Gustafson, Alrik. “Man and the Soil: Knut Hamsun.” In Six Scandinavian Novelists. Minneapolis, Minn.: American-Scandinavian Foundation, 1940. An admiring and sentimental look at Hamsun’s life before World War II, with a generous look at the early years and a novel-by-novel account of Hamsun’s greatest works.

Hamsun, Knut. Knut Hamsun Remembers America: Essays and Stories, 1885-1949. Translated and edited by Richard Nelson Current. Columbia: University of Missouri Press, 2003. English translation of thirteen essays and stories that Hamsun wrote during the four years he spent in the United States when he was young.

‗‗‗‗‗‗‗. Overgrown Paths. Translated by Carl Anderson. New York: Paul S. Eriksson, 1967. A memoir written between 1945 and 1948, while Hamsun was interned on suspicion of aiding the Nazis. As he awaited his trial, Hamsun reflected on his life, his politics, his books, and his importance as a writer.

Larsen, Hanna Astrup. Knut Hamsun. New York: Alfred A. Knopf, 1922. A very readable but dated biography dealing with the first half of Hamsun’s life. By uncovering the writer’s “artistic personality,” Larsen identifies Hamsun with the lonely figure featured in many of his novels. Includes four photographs of Hamsun.

Lyngstad, Sverre. Knut Hamsun, Novelist: A Critical Assessment. New York: P. Lang, 2005. An in-depth study of Hamsun’s novels from Hunger to The Ring Is Closed, analyzing their themes, narrative styles, and critical reception.

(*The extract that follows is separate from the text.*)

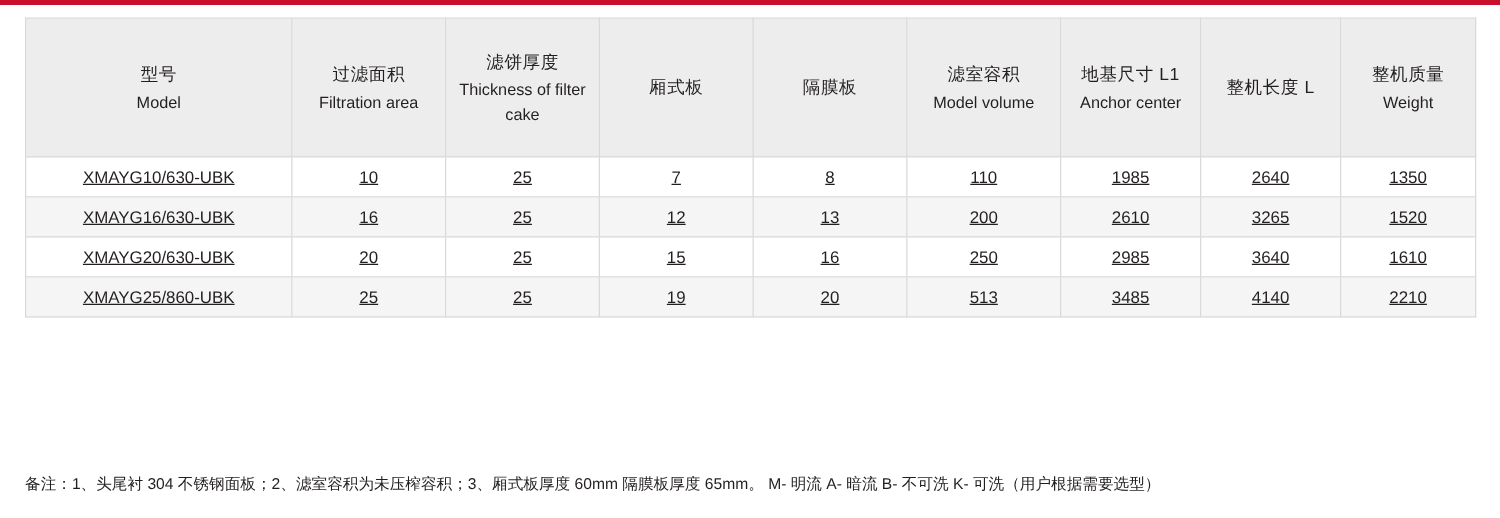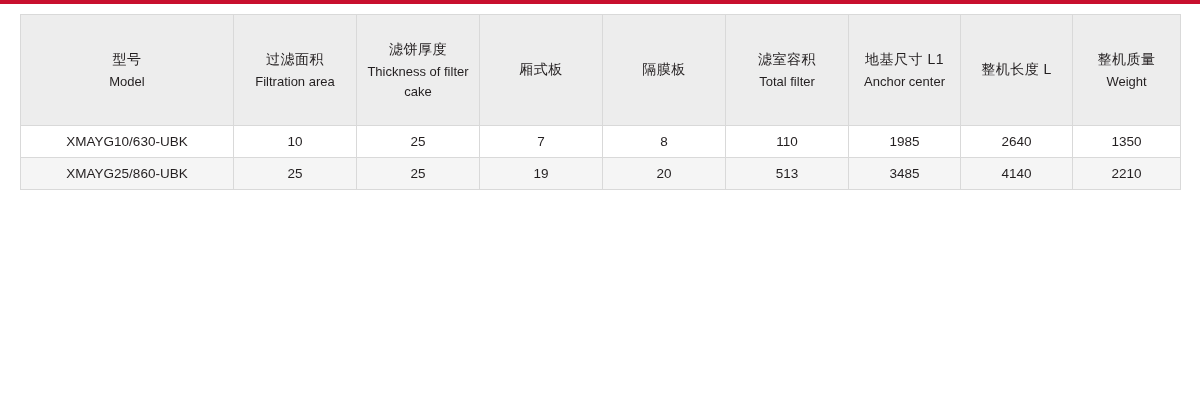"Total filter" span.head-en { text: Total filter -> Model volume }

Næss, Harald. Knut Hamsun. Boston: Twayne, 1984. A solid overview of Hamsun’s life and works, countering the common view that his creative powers diminished after the middle period. Includes a chronology and an extensive bibliography.

‗‗‗‗‗‗‗. “Who Was Hamsun’s Hero?” In The Hero in Scandinavian Literature, edited by John M. Weinstock and Robert T. Rovinsky. Austin: University of Texas Press, 1975. A clear and convincing description of how Hamsun’s own life as an individualist and social outsider was reflected in the heroes he created.